▶ _WHAT IS BEING ASKED_: Whenever a line below includes the word "Đảng", copy that line.

▶ _DATA SUPPLIED_:
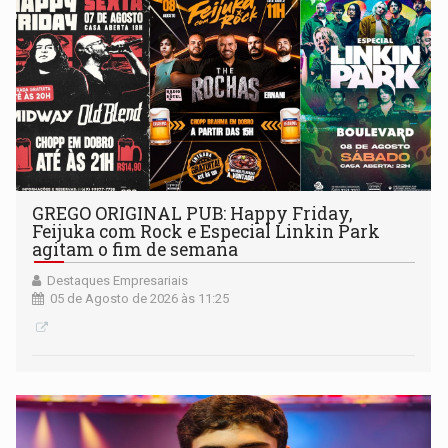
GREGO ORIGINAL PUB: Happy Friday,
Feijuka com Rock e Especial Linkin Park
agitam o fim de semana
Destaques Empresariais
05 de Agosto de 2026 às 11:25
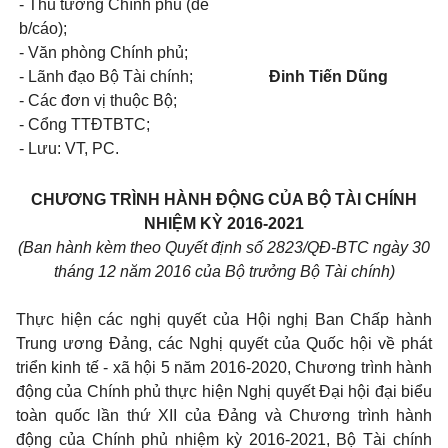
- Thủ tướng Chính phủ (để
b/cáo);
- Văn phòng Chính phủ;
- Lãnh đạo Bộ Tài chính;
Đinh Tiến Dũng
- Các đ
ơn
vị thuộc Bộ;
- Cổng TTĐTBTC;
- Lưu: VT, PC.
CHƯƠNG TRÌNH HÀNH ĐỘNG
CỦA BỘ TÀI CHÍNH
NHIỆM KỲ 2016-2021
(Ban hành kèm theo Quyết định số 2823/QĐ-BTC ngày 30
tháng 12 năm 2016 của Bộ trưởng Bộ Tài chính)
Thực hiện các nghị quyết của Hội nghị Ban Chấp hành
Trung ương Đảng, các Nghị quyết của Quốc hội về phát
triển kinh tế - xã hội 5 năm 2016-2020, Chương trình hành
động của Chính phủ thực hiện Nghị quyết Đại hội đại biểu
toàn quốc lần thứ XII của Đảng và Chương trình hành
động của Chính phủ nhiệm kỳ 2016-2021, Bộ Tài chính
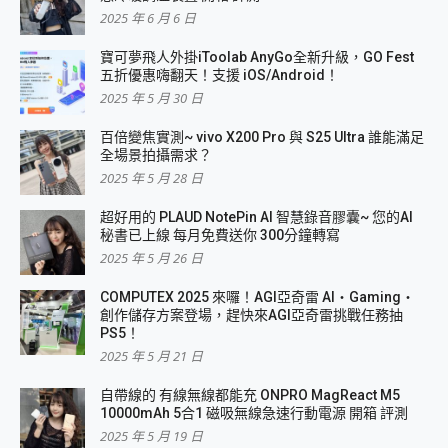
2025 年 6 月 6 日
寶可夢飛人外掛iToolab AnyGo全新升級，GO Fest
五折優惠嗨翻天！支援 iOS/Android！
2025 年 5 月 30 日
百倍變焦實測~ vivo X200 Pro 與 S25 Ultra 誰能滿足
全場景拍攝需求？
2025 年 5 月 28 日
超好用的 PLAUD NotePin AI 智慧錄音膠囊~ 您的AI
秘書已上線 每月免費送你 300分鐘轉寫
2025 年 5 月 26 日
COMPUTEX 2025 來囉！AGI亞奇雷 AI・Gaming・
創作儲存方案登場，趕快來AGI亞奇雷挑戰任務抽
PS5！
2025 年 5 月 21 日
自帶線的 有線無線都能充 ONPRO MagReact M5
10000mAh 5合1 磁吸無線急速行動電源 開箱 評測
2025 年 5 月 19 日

...

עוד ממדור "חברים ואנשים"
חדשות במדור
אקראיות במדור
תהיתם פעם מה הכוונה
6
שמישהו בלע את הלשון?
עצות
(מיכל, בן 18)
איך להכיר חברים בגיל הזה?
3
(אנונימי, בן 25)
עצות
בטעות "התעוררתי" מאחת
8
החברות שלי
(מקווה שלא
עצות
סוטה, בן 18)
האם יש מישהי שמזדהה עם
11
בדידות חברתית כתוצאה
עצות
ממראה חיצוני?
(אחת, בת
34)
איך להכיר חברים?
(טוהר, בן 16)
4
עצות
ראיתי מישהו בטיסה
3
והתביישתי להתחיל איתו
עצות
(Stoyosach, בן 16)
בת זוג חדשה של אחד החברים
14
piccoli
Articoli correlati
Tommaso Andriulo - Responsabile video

▶ _OUTPUT FOR THIS TASK_:
Trung ương Đảng, các Nghị quyết của Quốc hội về phát
toàn quốc lần thứ XII của Đảng và Chương trình hành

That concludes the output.